▶ What to do: Check every line of the data below for "left". Copy each one that has it.

▶ Record excerpts:
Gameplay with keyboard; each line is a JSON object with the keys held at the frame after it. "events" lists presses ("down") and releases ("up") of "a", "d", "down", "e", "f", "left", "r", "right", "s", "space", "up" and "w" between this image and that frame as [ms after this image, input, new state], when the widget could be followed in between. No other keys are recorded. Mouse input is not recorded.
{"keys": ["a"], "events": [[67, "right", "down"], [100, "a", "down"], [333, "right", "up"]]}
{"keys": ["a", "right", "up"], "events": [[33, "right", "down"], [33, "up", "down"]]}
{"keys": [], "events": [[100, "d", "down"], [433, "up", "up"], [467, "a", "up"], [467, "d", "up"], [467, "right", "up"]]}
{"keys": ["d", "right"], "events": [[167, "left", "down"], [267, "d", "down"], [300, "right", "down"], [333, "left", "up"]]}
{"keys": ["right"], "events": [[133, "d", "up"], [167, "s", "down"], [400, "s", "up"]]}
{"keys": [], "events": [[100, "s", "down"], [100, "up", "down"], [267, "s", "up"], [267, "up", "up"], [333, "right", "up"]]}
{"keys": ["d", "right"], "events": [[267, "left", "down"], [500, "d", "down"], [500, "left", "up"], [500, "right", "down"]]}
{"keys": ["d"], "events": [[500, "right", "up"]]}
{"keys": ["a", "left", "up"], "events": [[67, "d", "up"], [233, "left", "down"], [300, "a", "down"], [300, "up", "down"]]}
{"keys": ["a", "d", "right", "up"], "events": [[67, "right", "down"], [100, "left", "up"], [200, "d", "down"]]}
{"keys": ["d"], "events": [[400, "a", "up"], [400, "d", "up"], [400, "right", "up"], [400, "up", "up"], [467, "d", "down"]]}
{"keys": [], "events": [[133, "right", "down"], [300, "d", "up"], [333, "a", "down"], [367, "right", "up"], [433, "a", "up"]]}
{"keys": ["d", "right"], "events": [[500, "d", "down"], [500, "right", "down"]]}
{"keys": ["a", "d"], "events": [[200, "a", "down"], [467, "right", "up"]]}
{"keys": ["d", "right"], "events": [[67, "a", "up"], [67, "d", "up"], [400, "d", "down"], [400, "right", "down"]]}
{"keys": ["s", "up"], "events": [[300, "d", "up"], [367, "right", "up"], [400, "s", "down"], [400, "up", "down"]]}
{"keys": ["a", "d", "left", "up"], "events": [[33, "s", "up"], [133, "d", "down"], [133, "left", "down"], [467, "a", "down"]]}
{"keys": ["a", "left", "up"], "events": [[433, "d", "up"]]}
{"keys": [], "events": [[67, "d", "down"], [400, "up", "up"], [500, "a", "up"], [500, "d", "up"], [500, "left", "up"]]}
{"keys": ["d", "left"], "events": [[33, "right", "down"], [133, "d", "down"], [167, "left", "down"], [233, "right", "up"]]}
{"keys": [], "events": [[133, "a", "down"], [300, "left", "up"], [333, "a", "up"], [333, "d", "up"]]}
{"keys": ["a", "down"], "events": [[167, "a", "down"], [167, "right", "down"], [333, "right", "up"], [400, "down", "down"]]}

▶ Written answer:
Gameplay with keyboard; each line is a JSON object with the keys held at the frame after it. "events" lists presses ("down") and releases ("up") of "a", "d", "down", "e", "f", "left", "r", "right", "s", "space", "up" and "w" between this image and that frame as [ms after this image, input, new state], when the widget could be followed in between. No other keys are recorded. Mouse input is not recorded.
{"keys": ["d", "right"], "events": [[167, "left", "down"], [267, "d", "down"], [300, "right", "down"], [333, "left", "up"]]}
{"keys": ["d", "right"], "events": [[267, "left", "down"], [500, "d", "down"], [500, "left", "up"], [500, "right", "down"]]}
{"keys": ["a", "left", "up"], "events": [[67, "d", "up"], [233, "left", "down"], [300, "a", "down"], [300, "up", "down"]]}
{"keys": ["a", "d", "right", "up"], "events": [[67, "right", "down"], [100, "left", "up"], [200, "d", "down"]]}
{"keys": ["a", "d", "left", "up"], "events": [[33, "s", "up"], [133, "d", "down"], [133, "left", "down"], [467, "a", "down"]]}
{"keys": ["a", "left", "up"], "events": [[433, "d", "up"]]}
{"keys": [], "events": [[67, "d", "down"], [400, "up", "up"], [500, "a", "up"], [500, "d", "up"], [500, "left", "up"]]}
{"keys": ["d", "left"], "events": [[33, "right", "down"], [133, "d", "down"], [167, "left", "down"], [233, "right", "up"]]}
{"keys": [], "events": [[133, "a", "down"], [300, "left", "up"], [333, "a", "up"], [333, "d", "up"]]}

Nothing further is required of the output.